Where there is no face scanning, there can be no unlawful use of biometrics. A U.S. District Court granted Facebook’s motion for summary judgment as part of ongoing litigation against the social media company for alleged violations of Illinois’s Biometric Information Privacy Act (“BIPA”). In one of the suits, Plaintiff Gullen (a non-user of Facebook) alleged that a single photo of him uploaded onto an organizational page (as opposed to a personal page) was scanned, mapping his biometric identifiers without the notice and consent required under BIPA. The order granting summary judgment hinged on one undisputed fact: Facebook did not scan the photo at issue.
Facebook supported its motion for summary judgment with a declaration from an engineer stating that “facial recognition is not performed on photos that are posted on business or other organization Facebook Pages.” The Court rejected Gullen’s argument that he was entitled to further discovery on the issue, noting that Gullen had been in possession of the information supporting Facebook’s position long before he conducted discovery on the matter. The Court also found that the record supported Facebook’s assertions on its practices for organizational pages, and that any alleged inconsistencies did “not bear the weight Gullen puts on it ….”

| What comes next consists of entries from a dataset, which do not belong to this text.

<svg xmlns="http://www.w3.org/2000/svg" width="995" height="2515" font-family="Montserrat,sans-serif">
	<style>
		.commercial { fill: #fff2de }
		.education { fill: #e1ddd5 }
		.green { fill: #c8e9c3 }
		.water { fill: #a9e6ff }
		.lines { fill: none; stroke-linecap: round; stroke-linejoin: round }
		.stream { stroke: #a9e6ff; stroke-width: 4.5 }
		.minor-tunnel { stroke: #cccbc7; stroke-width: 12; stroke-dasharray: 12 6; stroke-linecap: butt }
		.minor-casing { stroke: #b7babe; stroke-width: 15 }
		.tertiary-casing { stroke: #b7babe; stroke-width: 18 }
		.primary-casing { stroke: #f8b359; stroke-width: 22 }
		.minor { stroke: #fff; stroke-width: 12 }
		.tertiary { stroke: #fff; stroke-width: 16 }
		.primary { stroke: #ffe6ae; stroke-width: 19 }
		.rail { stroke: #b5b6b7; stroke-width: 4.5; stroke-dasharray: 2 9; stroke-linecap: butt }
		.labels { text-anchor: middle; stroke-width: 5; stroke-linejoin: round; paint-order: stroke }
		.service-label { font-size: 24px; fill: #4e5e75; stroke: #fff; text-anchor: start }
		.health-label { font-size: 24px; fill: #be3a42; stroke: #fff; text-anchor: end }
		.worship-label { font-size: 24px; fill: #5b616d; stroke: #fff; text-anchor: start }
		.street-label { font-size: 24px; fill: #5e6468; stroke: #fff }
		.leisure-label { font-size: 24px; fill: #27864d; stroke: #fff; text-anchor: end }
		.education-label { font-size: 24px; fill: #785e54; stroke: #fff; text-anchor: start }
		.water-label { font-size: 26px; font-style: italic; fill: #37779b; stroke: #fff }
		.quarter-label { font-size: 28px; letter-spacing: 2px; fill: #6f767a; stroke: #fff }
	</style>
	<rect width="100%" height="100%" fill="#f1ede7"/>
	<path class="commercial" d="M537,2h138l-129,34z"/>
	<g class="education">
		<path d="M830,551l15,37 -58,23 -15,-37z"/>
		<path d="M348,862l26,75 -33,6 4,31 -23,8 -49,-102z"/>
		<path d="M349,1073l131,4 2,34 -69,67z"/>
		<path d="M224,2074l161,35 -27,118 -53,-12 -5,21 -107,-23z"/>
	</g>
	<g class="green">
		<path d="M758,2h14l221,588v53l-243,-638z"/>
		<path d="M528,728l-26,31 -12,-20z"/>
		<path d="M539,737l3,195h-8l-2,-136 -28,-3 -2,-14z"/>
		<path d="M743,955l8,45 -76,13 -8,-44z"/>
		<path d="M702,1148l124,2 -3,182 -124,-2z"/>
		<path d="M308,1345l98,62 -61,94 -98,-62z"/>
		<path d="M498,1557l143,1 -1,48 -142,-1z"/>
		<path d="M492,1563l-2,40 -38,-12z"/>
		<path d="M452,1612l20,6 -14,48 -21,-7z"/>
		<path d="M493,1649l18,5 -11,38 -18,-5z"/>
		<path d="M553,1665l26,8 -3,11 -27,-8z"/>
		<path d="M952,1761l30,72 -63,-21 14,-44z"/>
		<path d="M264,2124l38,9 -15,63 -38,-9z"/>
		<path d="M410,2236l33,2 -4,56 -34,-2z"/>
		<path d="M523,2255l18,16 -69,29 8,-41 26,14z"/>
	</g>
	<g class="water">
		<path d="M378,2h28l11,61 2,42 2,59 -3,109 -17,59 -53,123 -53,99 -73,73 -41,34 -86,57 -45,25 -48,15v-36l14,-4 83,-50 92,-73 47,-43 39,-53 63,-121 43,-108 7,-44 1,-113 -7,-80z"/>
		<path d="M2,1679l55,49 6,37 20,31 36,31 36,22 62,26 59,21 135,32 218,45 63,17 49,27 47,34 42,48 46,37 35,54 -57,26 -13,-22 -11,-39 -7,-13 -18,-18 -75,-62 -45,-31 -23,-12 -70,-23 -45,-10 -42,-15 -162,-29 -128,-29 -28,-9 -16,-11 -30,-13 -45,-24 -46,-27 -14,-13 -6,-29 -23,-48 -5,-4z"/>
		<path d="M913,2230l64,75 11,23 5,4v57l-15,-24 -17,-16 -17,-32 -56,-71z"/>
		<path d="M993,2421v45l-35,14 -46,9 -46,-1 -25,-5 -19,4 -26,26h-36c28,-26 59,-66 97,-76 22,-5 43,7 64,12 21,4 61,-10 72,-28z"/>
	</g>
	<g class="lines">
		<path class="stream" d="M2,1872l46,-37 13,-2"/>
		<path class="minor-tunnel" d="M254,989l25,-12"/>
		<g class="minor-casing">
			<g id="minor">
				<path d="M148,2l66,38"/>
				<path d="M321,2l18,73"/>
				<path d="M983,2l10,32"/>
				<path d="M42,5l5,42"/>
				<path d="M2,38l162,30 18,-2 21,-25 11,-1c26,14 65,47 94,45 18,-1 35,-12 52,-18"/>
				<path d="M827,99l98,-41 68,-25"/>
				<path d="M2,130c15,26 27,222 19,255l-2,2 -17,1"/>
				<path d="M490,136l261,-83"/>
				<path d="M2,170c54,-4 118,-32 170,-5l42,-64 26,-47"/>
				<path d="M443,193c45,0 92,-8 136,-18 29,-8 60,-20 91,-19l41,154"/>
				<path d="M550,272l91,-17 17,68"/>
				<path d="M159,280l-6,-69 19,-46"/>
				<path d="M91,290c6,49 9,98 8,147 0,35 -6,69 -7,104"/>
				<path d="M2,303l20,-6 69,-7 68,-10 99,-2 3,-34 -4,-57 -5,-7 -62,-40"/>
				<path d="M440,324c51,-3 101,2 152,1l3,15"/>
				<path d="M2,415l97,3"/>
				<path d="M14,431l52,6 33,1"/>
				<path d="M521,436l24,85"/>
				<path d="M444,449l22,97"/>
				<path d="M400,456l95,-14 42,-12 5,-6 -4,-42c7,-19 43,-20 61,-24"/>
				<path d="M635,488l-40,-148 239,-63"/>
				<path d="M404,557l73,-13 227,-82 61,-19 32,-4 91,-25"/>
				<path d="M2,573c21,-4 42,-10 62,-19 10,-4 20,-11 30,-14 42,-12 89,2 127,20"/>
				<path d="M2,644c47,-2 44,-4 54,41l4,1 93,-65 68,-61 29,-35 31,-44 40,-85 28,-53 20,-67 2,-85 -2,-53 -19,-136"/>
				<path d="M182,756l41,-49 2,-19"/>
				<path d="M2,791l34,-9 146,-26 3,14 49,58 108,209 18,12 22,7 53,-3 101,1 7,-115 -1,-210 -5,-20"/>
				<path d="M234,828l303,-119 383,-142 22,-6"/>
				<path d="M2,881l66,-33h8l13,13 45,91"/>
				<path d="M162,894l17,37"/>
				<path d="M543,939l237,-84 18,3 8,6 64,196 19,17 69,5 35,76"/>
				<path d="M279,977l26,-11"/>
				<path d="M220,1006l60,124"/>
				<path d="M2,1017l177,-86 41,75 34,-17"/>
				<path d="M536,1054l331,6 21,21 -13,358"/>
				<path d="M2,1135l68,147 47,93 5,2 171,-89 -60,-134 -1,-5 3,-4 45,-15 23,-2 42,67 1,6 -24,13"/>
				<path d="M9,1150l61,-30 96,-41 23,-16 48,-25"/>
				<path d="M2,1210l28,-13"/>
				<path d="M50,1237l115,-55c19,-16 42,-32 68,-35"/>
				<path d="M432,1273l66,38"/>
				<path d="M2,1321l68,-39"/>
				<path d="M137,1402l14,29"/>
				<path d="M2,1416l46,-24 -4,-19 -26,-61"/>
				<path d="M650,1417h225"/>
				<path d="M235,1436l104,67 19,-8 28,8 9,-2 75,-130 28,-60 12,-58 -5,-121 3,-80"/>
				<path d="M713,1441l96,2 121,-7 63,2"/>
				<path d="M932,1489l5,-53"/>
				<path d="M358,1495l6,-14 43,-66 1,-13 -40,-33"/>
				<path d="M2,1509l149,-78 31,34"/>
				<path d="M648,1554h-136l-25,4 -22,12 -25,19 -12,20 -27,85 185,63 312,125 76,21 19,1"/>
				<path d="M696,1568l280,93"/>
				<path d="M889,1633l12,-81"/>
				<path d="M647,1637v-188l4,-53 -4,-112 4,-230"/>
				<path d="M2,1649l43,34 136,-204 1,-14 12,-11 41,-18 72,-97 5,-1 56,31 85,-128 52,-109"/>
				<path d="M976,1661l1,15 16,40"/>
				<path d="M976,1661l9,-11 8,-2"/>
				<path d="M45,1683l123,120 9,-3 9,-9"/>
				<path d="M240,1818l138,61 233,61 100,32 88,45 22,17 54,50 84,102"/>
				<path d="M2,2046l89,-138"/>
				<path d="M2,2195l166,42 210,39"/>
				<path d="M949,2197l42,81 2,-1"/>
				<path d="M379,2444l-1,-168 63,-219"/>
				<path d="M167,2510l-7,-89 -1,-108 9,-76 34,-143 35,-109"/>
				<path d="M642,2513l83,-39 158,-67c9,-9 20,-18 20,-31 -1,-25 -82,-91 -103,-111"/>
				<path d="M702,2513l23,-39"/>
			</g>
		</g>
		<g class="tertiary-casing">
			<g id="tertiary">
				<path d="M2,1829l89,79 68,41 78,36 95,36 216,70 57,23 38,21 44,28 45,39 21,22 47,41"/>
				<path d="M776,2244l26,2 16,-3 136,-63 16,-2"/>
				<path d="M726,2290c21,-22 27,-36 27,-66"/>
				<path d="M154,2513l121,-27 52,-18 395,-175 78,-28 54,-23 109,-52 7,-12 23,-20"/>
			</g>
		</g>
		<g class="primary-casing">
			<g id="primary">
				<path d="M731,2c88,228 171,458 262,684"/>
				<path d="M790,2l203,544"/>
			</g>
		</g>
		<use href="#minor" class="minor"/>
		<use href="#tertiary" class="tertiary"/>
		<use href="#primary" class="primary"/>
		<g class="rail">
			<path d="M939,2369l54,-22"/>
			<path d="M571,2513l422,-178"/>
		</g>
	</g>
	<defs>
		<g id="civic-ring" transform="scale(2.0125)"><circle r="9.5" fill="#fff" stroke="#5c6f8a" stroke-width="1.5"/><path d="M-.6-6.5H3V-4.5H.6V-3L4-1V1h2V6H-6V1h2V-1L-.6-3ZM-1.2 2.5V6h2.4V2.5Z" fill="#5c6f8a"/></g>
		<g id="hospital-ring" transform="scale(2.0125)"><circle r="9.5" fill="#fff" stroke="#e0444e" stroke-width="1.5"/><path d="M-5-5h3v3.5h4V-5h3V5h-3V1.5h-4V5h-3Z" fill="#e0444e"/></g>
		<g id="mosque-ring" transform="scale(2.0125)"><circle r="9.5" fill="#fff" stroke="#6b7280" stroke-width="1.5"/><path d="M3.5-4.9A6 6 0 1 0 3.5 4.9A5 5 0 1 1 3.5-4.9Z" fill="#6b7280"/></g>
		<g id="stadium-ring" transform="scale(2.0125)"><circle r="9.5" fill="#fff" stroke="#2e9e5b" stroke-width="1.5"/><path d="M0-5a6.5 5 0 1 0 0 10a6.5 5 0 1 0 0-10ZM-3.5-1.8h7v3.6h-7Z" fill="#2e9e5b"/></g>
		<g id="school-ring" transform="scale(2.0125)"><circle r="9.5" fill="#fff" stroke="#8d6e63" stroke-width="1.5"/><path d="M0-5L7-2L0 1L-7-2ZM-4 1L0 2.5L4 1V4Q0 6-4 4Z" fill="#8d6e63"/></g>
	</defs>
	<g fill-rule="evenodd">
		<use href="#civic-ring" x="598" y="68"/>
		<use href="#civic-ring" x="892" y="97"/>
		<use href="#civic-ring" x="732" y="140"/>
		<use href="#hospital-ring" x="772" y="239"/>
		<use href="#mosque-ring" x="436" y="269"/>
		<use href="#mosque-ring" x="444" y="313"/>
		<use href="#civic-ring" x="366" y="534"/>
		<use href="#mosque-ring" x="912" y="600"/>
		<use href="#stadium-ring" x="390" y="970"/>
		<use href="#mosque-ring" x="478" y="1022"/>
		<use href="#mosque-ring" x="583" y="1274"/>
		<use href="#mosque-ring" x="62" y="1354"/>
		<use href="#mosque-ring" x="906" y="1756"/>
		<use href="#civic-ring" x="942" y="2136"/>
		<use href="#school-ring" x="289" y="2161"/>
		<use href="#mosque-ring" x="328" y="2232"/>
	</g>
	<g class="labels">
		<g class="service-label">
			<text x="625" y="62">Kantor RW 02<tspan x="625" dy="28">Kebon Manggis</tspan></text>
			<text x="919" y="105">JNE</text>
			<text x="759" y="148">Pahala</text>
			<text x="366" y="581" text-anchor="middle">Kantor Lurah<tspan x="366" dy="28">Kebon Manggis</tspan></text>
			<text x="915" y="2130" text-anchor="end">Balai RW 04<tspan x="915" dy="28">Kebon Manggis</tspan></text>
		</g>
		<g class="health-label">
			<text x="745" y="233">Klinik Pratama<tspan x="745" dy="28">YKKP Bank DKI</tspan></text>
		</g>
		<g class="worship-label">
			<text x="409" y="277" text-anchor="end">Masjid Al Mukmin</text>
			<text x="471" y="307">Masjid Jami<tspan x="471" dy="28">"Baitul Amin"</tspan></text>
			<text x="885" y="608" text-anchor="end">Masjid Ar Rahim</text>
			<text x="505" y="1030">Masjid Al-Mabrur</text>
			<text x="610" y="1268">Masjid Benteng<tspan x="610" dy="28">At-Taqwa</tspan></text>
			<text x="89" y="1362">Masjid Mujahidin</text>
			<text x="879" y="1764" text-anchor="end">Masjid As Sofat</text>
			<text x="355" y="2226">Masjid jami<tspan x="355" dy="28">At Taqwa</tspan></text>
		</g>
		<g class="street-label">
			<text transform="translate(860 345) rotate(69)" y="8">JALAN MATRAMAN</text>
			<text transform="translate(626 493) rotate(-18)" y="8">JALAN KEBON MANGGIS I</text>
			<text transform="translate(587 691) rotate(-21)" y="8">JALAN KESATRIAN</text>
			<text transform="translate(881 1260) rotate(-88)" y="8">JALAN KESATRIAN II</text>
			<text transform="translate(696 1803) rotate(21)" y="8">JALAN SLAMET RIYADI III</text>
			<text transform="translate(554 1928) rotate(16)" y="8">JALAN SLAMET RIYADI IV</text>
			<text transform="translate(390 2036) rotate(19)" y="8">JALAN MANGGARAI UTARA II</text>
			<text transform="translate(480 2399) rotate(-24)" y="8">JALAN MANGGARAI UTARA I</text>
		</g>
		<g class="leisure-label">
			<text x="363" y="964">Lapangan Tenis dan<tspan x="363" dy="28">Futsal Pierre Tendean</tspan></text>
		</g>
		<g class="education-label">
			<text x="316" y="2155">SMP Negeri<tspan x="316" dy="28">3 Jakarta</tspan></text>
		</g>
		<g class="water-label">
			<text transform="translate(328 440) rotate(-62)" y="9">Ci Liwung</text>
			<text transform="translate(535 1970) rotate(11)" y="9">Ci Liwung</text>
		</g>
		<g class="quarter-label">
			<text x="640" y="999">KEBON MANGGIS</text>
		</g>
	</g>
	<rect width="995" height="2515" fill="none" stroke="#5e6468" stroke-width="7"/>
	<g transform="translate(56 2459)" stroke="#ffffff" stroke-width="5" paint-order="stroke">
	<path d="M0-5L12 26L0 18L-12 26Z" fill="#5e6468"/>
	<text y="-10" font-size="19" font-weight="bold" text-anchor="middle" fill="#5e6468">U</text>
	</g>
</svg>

BIPA imposes duties on companies that collect, process, or store biometric data, including providing notice and obtaining informed consent. Illinois’s BIPA provides a private right of action which has undergone significant litigation in Illinois, New York, and California courts. Washington and Texas have similar laws, but can only be enforced by the state Attorney General, and no actions have been brought in either state to date.
While Gullen’s case was dismissed, a related consolidated class action In re Facebook Biometric Privacy Litigation continues. Having survived multiple motions to dismiss, as it enters the summary judgment phase, In re Facebook may ultimately provide greater clarity on BIPA’s application, particularly the statute’s extraterritorial reach and in what instances consumers have sufficient notice prior to collection of their biometric identifiers.